Güler, Keçiören'de bir kömür sobasından sızan karbon monoksit gazı zehirlenmesi sonucunda 5 yurttaşın ölümü nedeniyle de başsağlığı dilerken, "İlginç olan doğalgaz alma olanağı bulunanların kömür sobasına yaslanmalarıdır. Bu yoksullara kömür politikası, doğalgazdaki pahalılaşmayı önlemeyen dışa bağımlılık politikasının kurbanlarıdır, 5 yurttaşımız. Onlara rahmet, yakınlarına başsağlığı diliyoruz. Ama o 5 yurttaşın bu zam ve enerji politikasıyla ilgili olarak ortaya çıkan acı bir sonuç olduğu değerlendiriyoruz" dedi.

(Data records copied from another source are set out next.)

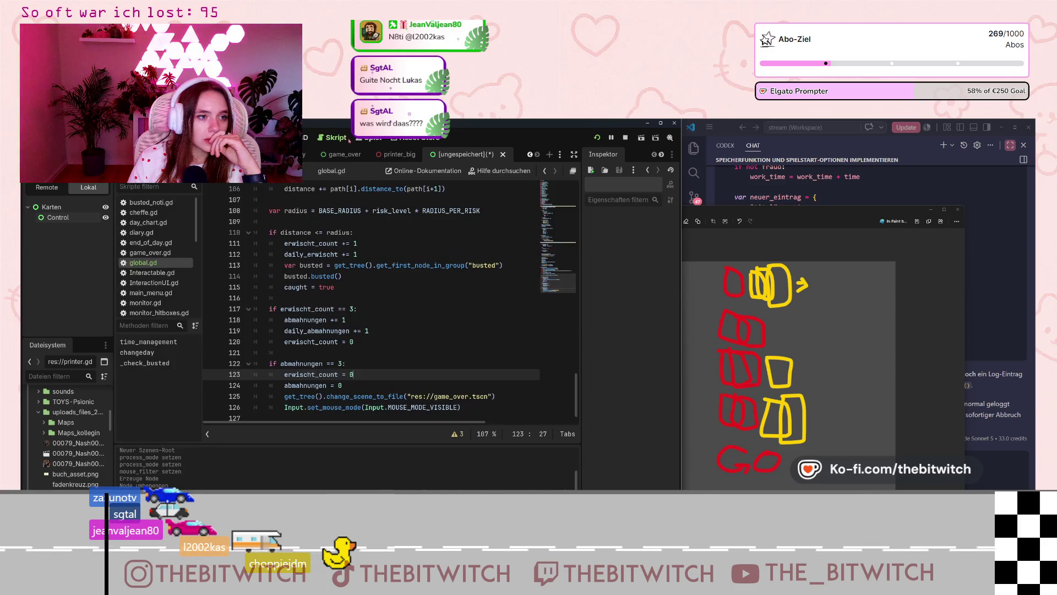
{"action": "left_click", "coordinate": [499, 171]}
Step: Search Godot's help for 'draw', browse the results, and open draw_texture_rect
{"action": "type", "text": "awai"}
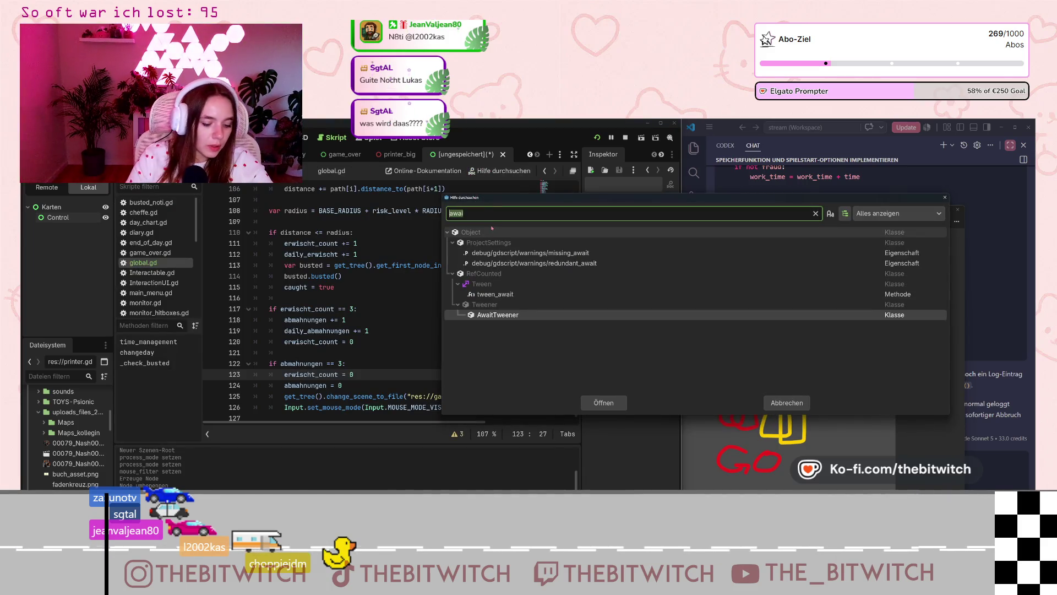
{"action": "type", "text": "draw"}
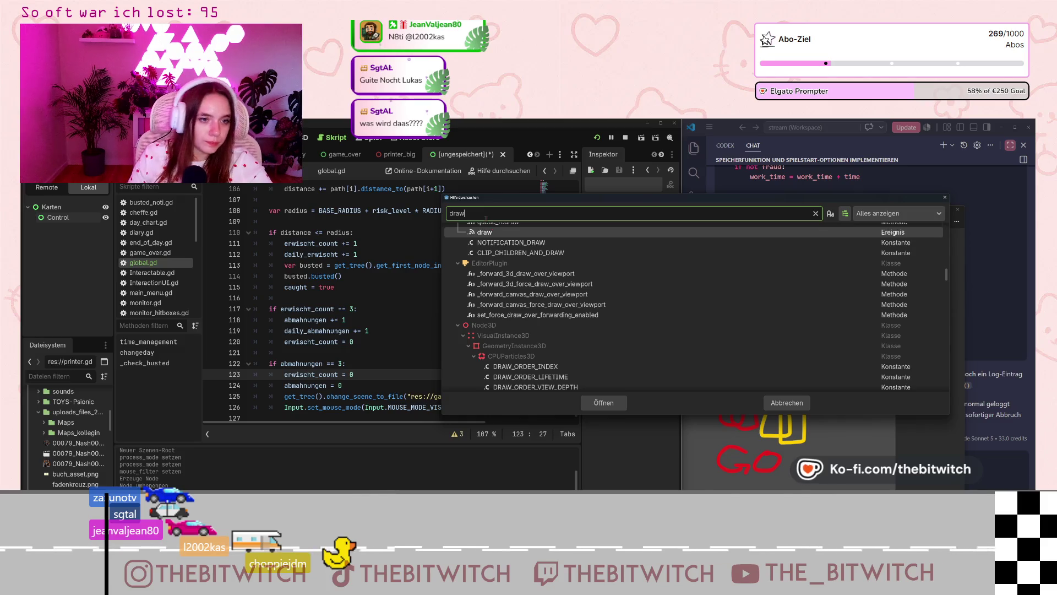
{"action": "scroll", "coordinate": [515, 259], "scroll_direction": "up", "scroll_amount": 3}
{"action": "scroll", "coordinate": [538, 289], "scroll_direction": "down", "scroll_amount": 4}
{"action": "scroll", "coordinate": [538, 290], "scroll_direction": "up", "scroll_amount": 3}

Güler, bugün yine MYK toplantısı sırasında, İstanbul Gaziosmanpaşa Kaymakamlığının içinde bulunan Nüfus Müdürlüğü'nün önünde bir patlama olduğu haberi aldıklarını belirterek, "Orada da 2 vatandaşımızın yaralandığı bildirildi, yaralılara acil şifalar diliyoruz. Bu ne tür bir saldırıdır en kısa zamanda öğreneceğiz ama bu bir saldırı ise, nereden gelirse gelsin nefretle reddediyoruz" diye konuştu. (ANKA)
(GO/ÖZK)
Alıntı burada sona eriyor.